SOLO 8 DE 44 ENDEREZARON SUS CUENTAS

De las 44 entidades locales que accedieron al endeudamiento y que han sido analizadas por el Tribunal de Cuentas, sólo 8 presentaron indicadores positivos de ajuste presupuestario y financiero en los ejercicios posteriores. Entre las restantes, 26 no habían adoptado medidas de reajuste al menos hasta los presupuestos de 2012.

La conclusión de la entidad fiscalizadora es que, por lo general, la situación financiera real de las entidades locales "era más deficitaria que la que se deducía de sus cuentas y en la mayoría el déficit financiero era mayor en 2010 que en 2009, a pesar de estar en vigor el plan de saneamiento y otros planes específicos de reajuste presupuestario y de contención del déficit".
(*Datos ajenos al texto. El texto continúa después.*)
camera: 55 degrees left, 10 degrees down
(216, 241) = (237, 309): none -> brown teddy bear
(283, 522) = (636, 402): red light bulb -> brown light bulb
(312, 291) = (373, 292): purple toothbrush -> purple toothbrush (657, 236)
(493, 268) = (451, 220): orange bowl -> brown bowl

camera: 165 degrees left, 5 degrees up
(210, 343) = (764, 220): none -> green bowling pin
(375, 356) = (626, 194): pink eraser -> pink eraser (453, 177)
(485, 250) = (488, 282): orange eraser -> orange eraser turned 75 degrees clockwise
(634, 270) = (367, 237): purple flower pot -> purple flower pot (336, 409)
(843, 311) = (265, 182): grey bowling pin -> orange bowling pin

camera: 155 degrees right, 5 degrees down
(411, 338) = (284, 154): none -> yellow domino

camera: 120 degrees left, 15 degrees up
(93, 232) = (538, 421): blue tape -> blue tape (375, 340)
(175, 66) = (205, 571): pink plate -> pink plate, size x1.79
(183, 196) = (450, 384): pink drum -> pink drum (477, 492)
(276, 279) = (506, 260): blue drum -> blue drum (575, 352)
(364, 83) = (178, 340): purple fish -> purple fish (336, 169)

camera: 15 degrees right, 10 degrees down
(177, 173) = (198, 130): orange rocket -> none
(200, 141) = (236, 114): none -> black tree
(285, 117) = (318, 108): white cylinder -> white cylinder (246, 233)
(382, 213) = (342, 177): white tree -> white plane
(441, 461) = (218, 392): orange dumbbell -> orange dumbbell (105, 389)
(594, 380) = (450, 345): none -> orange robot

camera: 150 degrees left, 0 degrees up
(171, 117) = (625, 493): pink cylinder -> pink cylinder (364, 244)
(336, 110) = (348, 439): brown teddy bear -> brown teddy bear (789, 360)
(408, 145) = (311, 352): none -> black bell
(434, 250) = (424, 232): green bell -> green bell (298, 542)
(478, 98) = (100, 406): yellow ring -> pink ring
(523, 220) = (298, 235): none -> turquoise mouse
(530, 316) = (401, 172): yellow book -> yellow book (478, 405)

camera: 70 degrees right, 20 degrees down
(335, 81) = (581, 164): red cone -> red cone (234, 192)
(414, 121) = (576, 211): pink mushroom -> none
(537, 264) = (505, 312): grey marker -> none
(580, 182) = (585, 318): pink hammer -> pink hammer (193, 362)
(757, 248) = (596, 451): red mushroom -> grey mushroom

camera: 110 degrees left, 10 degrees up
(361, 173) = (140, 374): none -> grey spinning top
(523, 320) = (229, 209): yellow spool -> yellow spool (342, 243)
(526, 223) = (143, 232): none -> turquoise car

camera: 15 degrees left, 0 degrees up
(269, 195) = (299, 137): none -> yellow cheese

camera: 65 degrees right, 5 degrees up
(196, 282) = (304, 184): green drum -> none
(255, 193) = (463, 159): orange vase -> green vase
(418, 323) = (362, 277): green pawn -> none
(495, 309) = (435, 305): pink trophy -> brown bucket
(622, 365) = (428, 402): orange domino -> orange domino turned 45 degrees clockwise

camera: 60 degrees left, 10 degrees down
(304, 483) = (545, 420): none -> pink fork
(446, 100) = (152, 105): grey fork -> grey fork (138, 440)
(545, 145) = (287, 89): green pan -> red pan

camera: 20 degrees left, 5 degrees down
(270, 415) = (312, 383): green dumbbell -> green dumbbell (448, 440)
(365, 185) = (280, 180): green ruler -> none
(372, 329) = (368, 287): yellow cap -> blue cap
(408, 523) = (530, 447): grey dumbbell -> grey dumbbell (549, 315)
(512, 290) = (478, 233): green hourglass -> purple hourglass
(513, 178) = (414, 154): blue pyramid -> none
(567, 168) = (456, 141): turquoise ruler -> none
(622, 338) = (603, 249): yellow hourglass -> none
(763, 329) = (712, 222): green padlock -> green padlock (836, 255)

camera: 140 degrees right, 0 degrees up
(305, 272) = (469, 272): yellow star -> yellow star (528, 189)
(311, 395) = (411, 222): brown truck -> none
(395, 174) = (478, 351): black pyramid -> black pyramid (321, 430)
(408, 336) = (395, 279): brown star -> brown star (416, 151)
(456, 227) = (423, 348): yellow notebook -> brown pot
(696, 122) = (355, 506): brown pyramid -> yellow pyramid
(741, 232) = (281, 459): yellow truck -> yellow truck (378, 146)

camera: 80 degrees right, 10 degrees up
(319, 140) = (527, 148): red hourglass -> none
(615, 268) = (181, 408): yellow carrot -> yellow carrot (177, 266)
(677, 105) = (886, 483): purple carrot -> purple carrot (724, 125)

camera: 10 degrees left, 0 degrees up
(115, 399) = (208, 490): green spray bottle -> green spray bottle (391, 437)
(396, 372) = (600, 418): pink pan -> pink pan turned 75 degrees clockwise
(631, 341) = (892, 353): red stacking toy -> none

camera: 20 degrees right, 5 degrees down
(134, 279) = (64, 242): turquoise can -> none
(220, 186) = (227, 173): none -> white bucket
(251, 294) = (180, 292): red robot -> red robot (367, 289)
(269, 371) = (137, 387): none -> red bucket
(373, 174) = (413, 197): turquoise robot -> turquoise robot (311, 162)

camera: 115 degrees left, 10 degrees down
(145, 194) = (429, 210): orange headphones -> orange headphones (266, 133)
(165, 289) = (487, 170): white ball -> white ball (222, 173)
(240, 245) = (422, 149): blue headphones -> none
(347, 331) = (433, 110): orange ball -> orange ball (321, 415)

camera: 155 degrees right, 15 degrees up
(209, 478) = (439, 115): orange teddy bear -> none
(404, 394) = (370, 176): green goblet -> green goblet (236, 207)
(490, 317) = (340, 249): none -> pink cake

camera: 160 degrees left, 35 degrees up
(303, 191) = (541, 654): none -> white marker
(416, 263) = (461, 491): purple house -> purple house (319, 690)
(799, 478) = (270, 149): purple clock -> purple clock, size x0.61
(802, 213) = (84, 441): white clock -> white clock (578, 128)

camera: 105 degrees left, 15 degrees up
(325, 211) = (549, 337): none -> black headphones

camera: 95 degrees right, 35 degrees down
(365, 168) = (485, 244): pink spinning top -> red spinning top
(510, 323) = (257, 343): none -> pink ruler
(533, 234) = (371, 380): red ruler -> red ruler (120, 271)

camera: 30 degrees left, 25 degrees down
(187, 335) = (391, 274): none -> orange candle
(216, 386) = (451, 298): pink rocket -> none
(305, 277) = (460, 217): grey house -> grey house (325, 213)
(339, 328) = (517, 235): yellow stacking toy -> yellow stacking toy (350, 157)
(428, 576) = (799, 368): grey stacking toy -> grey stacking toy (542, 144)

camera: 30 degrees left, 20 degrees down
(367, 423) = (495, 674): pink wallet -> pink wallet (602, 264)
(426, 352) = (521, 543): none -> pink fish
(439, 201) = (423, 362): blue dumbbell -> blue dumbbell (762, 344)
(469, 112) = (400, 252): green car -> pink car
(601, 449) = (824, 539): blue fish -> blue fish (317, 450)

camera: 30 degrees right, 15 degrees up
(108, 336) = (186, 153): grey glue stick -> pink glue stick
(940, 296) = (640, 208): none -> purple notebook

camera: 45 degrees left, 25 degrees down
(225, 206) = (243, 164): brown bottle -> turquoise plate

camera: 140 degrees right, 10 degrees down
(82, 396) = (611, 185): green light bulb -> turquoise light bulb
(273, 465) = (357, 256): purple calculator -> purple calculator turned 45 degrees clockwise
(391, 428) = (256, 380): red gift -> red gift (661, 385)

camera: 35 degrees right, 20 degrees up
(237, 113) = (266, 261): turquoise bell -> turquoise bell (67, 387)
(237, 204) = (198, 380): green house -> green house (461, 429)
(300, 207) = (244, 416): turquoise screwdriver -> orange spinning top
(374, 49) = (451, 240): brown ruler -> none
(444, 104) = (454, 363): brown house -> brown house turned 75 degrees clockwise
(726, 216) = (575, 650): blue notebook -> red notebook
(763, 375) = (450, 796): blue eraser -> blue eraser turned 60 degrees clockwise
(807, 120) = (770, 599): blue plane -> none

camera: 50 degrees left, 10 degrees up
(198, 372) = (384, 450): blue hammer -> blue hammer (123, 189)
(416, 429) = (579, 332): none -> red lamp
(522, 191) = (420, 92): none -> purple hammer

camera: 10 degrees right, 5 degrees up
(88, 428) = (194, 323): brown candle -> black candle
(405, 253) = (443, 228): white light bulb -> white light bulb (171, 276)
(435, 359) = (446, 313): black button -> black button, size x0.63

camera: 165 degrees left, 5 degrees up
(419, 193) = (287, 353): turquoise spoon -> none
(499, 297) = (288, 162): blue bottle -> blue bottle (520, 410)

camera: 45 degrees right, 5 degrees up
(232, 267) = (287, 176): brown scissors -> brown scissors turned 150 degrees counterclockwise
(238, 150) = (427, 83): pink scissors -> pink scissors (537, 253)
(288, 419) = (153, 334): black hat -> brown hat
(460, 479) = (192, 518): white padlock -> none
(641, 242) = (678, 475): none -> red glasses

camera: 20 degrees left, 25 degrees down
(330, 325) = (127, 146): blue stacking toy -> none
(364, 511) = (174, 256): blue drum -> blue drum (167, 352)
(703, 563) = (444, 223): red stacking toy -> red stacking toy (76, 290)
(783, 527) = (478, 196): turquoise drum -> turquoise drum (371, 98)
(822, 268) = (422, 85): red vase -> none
Llama la atención sobre la situación, "especialmente significativa", una serie de municipios encabezados por Madrid capital y seguidos de Alcorcón, Aranjuez y Parla, Córdoba y Jerez de la Frontera, y Elche y Telde.

En sus recomendaciones, señala que "el recurso al endeudamiento, con el consiguiente incremento de los costes financieros que genera, debe realizarse por las entidades locales de forma restringida, cuantitativa y cualitativamente, no debiendo constituir una fuente de financiación de acceso ordinario y regular, para evitar la excesiva carga de compromisos sobre los presupuestos futuros que limite la capacidad de gestión propia de las entidades locales".

OXÍGENO A LOS AYUNTAMIENTOS

El diputado socialista ha insistido en defender la necesidad de este mecanismo "urgente" y puesto en marcha en una situación de "extraordinaria" necesidad de los ayuntamientos y ha reconocido que su objetivo no era corregir un problema "endémico" de las entidades locales, sino "darles oxígeno durante tres o cuatro meses más".

Sin embargo, el resto de grupos parlamentarios han coincidido en destacar su ineficacia. El diputado de Unión, Progreso y Democracia (UPyD), Álvaro Anchuelo, ha advertido además del riesgo de "rebrote" y ha pedido medidas para que los ayuntamientos no vuelvan a acumular deuda que en muchos casos "queda escondida en los cajones".

De la misma forma, el senador de CiU Ferran Bel ha subrayado los "efectos muy limitados" que tuvo este decreto ley y el representante del PP, Eloy Suárez, ha acusado al Gobierno socialista de "improvisación" y tratar de buscar una solución coyuntural para que resolviese el problema el Ejecutivo resultante de las siguientes elecciones.